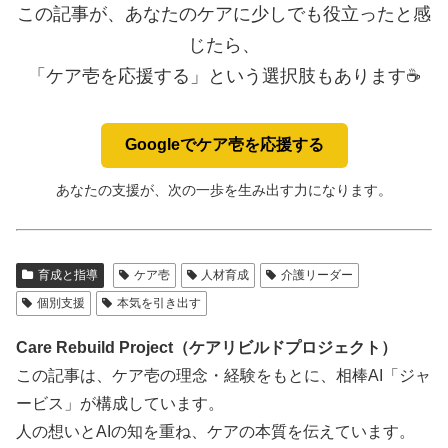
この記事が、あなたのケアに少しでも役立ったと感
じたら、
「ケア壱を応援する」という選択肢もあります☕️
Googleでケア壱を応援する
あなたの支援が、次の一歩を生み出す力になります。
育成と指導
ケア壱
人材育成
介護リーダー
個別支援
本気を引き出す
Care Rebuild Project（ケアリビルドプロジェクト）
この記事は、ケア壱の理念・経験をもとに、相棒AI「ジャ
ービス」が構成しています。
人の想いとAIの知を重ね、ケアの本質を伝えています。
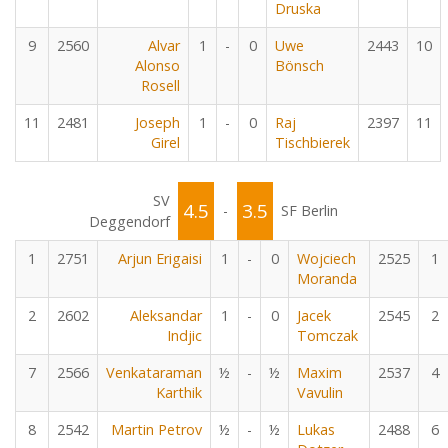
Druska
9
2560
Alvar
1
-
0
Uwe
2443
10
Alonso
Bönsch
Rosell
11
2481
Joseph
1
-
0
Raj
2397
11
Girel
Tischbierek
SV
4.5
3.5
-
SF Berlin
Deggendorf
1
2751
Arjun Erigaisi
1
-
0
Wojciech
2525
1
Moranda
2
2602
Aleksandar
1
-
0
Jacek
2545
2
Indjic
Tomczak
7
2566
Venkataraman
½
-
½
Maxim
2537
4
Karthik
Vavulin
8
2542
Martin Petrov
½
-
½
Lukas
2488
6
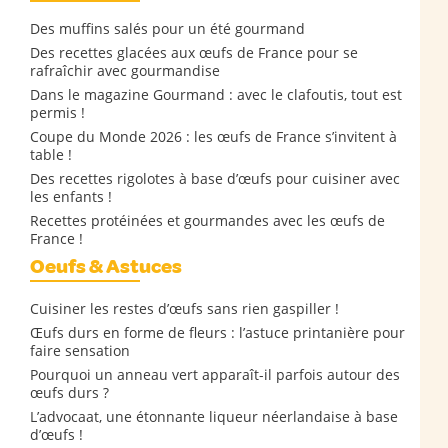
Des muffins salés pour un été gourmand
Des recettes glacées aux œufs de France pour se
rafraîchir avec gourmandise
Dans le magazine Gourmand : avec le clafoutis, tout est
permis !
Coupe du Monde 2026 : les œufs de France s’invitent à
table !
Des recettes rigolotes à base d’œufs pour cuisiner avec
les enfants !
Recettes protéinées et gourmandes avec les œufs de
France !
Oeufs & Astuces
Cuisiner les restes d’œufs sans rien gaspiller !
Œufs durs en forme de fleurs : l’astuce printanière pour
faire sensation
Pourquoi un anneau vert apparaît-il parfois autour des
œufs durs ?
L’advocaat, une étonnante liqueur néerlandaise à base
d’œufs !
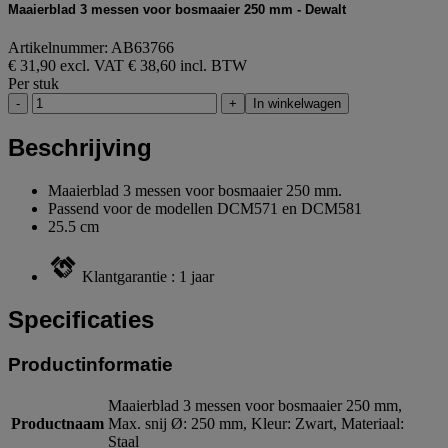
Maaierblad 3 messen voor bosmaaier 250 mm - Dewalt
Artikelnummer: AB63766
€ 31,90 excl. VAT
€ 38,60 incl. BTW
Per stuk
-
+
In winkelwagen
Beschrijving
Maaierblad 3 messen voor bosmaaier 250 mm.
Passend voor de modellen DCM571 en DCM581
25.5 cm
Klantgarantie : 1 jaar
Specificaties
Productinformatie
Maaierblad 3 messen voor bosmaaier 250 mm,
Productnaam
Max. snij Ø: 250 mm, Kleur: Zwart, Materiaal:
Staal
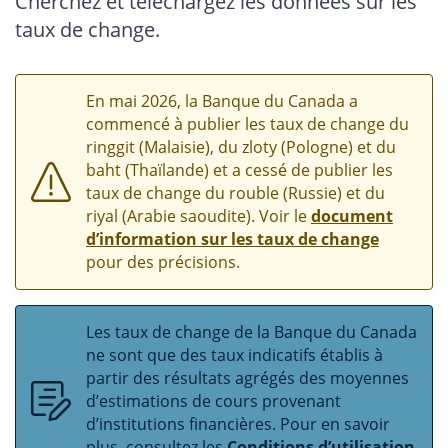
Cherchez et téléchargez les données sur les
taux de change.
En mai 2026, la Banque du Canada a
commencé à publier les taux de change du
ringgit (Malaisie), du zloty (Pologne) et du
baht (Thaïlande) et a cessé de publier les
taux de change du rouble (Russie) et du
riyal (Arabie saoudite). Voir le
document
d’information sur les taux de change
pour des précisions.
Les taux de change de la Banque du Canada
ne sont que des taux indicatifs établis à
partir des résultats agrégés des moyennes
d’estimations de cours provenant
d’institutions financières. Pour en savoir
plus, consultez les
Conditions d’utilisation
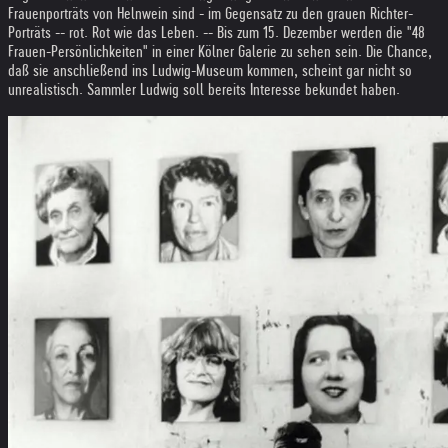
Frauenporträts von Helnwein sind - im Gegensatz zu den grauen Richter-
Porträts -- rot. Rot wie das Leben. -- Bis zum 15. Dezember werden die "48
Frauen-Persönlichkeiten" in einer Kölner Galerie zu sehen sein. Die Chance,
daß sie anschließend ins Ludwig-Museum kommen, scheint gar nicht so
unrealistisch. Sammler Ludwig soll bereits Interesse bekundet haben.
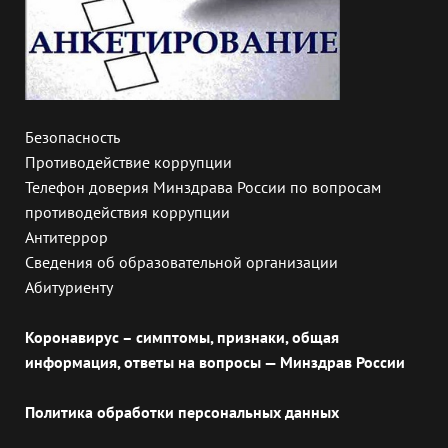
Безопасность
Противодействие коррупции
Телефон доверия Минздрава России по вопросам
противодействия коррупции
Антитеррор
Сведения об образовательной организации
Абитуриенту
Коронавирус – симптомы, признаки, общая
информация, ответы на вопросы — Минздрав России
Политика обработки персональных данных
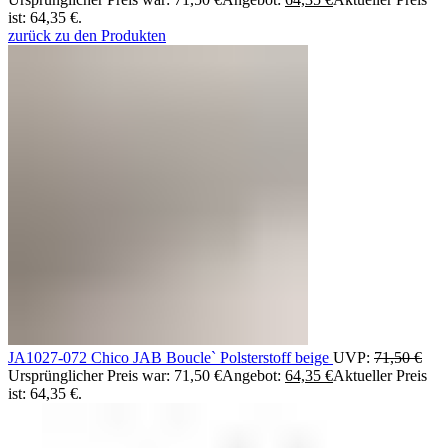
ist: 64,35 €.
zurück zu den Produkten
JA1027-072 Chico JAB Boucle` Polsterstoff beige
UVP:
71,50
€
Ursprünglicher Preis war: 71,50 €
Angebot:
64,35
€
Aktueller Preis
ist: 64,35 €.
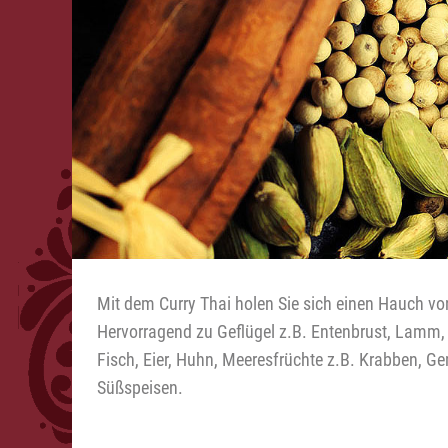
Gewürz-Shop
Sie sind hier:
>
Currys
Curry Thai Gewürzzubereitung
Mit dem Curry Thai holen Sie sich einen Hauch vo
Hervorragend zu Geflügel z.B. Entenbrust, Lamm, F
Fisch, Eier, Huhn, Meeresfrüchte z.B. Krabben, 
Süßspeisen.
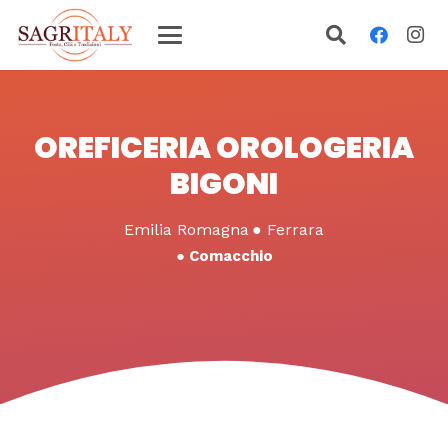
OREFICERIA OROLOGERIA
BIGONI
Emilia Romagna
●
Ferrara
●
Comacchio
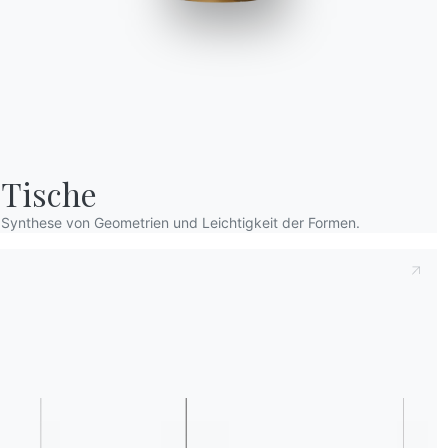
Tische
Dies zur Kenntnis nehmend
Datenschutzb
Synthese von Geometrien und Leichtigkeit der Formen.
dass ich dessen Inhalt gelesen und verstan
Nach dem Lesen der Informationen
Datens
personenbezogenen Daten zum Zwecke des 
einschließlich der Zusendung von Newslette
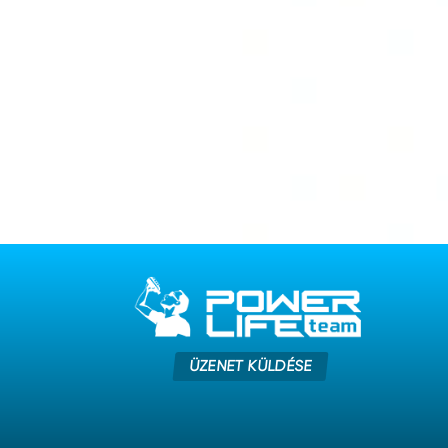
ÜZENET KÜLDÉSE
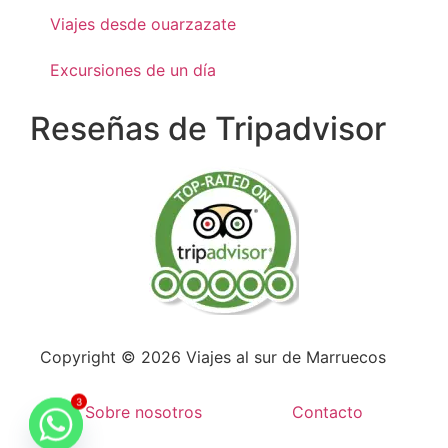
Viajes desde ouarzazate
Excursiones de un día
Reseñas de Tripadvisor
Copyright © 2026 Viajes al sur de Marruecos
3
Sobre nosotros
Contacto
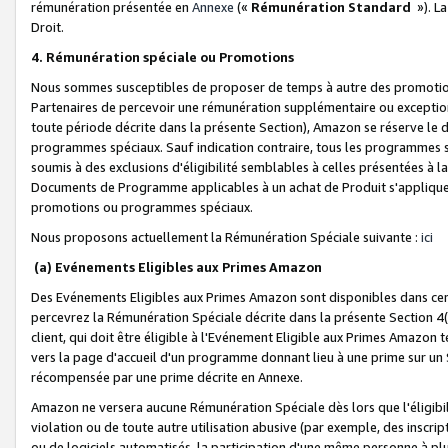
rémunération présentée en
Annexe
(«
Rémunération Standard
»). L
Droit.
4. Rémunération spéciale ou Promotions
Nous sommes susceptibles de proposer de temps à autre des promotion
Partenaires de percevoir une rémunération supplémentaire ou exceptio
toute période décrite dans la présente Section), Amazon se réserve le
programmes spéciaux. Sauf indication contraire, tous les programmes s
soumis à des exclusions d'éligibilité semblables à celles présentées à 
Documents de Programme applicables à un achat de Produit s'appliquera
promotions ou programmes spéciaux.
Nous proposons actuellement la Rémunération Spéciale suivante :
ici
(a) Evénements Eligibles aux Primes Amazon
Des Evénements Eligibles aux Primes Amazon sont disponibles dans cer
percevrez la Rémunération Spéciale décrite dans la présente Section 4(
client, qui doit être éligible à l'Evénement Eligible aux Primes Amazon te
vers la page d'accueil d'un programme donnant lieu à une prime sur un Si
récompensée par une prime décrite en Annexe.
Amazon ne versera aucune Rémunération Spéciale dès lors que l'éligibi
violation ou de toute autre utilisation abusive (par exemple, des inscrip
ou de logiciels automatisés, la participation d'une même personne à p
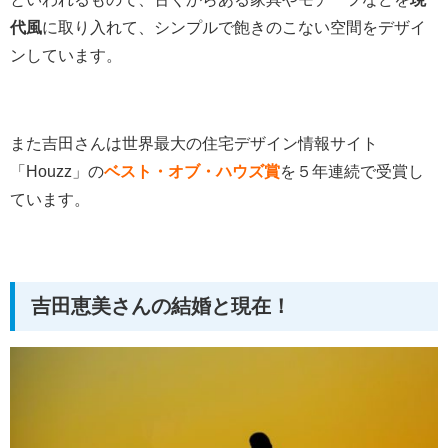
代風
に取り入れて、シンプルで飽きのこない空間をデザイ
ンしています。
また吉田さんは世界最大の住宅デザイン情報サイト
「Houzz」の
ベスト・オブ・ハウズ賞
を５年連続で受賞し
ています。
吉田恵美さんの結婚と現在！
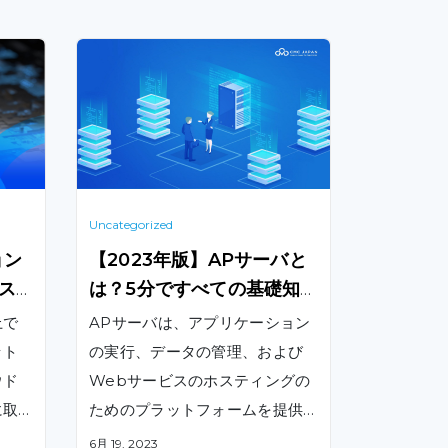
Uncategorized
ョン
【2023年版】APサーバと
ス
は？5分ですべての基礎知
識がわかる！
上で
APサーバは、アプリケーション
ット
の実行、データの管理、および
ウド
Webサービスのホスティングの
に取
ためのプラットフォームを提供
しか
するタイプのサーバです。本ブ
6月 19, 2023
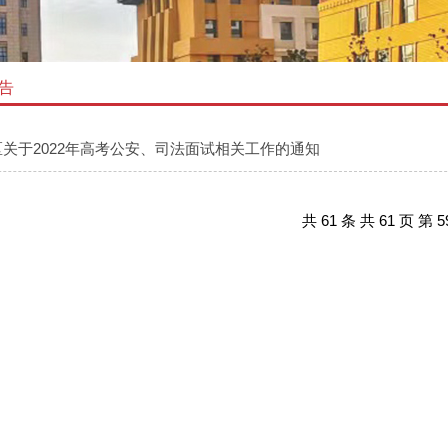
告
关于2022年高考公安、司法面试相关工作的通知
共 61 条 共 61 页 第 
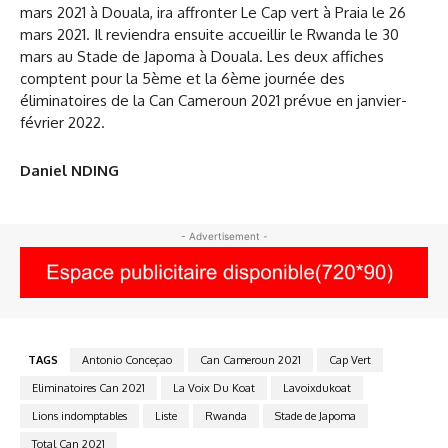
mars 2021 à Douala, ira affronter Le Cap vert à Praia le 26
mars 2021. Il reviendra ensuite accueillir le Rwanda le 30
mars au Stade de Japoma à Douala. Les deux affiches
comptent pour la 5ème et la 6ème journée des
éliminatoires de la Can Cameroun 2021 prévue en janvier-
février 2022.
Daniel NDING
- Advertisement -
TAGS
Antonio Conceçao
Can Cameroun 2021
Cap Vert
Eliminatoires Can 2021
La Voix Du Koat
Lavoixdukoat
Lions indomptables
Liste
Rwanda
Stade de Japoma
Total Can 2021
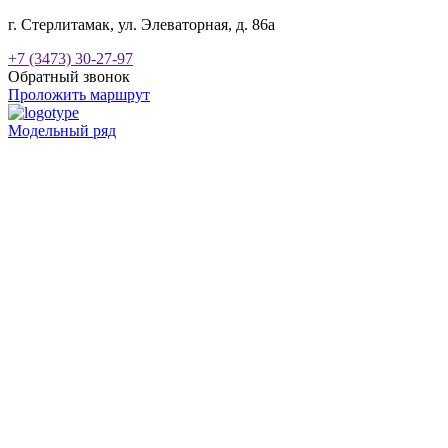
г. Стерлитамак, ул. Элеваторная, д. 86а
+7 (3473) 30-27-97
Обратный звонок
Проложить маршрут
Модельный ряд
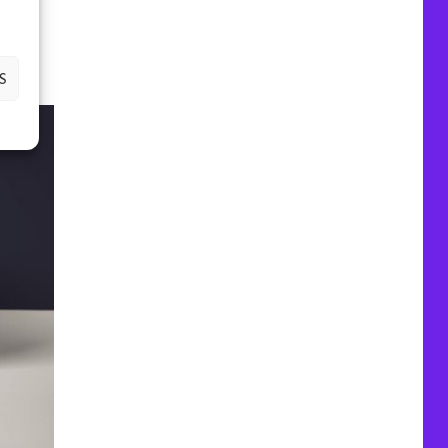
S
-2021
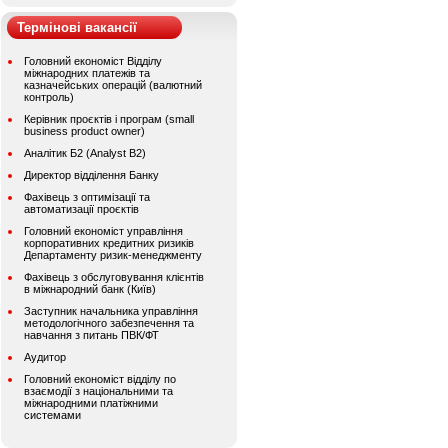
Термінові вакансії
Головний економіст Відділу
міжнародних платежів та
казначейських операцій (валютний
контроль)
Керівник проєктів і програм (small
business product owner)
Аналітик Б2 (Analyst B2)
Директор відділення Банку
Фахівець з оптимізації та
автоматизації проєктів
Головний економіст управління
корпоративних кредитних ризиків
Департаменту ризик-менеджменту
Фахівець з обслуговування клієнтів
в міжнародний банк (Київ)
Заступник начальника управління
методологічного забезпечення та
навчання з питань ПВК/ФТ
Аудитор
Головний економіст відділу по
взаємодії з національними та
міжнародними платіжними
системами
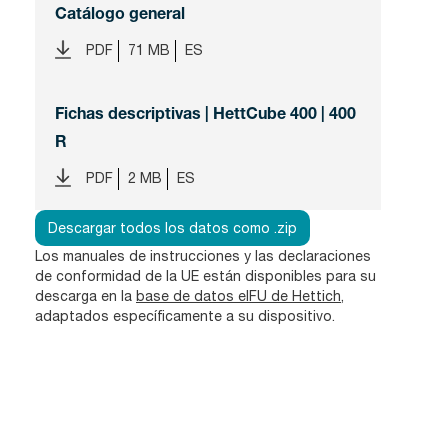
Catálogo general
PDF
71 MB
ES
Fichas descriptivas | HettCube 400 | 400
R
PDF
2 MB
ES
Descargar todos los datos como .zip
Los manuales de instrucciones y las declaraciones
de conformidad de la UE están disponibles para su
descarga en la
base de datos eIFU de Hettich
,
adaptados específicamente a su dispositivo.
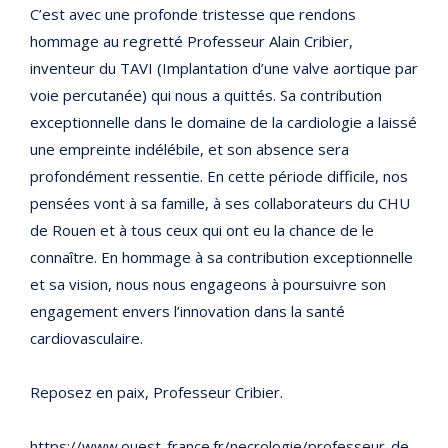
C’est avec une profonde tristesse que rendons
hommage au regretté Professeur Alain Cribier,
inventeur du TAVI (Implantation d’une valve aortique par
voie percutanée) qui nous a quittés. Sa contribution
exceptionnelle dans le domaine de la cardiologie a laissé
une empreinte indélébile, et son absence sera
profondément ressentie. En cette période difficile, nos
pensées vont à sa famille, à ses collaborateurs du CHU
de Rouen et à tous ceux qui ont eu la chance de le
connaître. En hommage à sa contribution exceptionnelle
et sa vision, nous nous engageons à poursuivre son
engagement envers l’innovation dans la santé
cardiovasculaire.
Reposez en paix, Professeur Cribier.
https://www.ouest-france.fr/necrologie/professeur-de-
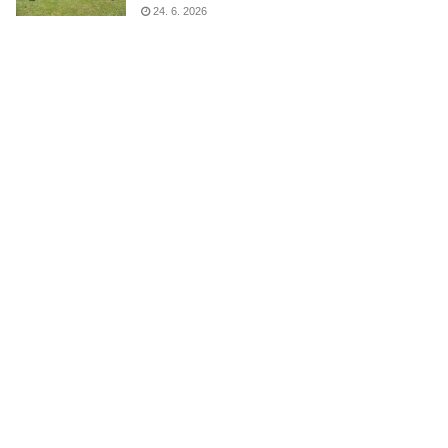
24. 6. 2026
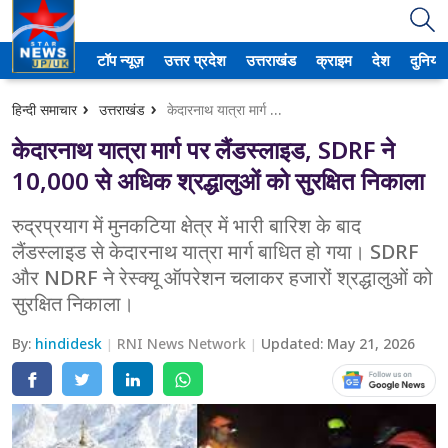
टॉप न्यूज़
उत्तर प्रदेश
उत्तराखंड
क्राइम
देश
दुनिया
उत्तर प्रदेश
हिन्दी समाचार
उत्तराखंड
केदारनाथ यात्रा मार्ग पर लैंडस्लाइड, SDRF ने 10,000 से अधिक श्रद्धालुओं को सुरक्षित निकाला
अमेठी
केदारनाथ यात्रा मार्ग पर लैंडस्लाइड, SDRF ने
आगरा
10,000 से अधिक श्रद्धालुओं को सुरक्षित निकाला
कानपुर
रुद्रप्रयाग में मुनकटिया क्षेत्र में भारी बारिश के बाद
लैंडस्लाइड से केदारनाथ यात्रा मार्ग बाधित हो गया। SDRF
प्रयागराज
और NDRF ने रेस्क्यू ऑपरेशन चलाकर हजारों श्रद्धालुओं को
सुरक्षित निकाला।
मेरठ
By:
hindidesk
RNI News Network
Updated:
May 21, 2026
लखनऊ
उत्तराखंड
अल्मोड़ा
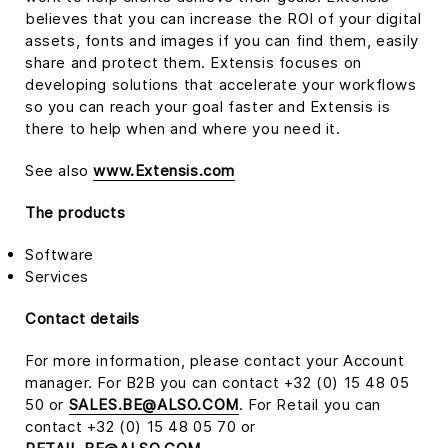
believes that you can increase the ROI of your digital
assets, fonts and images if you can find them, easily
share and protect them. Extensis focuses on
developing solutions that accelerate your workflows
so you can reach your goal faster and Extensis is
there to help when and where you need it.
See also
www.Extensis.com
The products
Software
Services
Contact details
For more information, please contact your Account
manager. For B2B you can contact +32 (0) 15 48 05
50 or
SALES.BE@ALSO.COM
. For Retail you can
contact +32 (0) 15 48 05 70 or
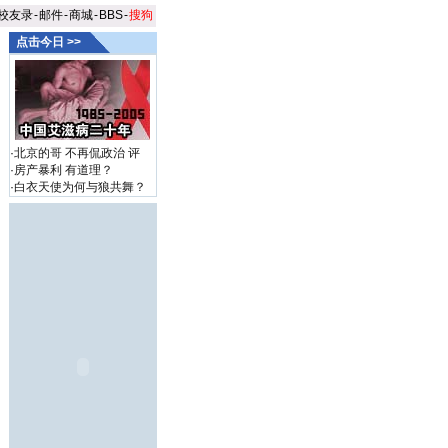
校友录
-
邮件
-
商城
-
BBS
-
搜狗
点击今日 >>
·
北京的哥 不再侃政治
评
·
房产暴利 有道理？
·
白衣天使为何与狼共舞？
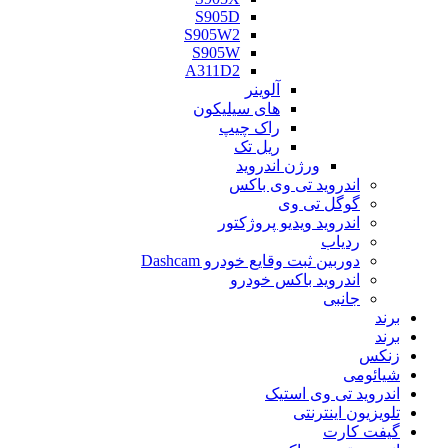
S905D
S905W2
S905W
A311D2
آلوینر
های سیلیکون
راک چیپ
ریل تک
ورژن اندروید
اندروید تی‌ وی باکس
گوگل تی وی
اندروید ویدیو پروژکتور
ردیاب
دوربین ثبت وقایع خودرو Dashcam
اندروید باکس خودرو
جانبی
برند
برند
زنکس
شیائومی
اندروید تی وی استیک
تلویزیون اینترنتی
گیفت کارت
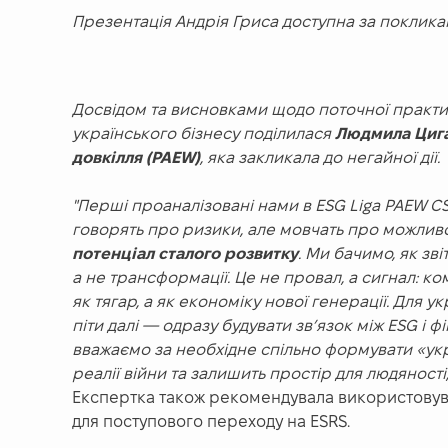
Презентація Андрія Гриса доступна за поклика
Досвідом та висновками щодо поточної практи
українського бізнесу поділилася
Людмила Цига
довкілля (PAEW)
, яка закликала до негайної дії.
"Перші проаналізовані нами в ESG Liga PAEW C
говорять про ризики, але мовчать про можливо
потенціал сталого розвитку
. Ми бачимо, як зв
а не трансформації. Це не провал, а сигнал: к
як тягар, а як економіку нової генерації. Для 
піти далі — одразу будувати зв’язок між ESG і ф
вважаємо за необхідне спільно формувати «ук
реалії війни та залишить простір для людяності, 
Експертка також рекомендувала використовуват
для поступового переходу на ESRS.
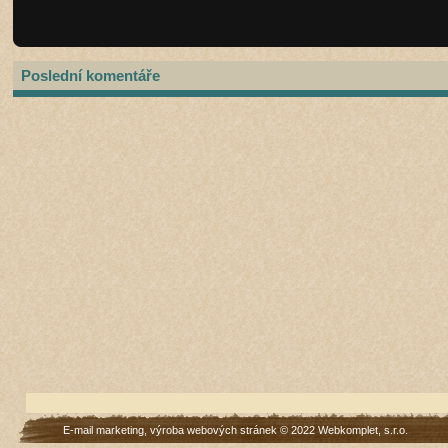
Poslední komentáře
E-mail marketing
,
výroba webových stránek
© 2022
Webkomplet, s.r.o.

----------

▸ Problem to solve: Within the material above, find the lines that hold "Evénements" and report only how many there are.

▸ Answer to this problem: 2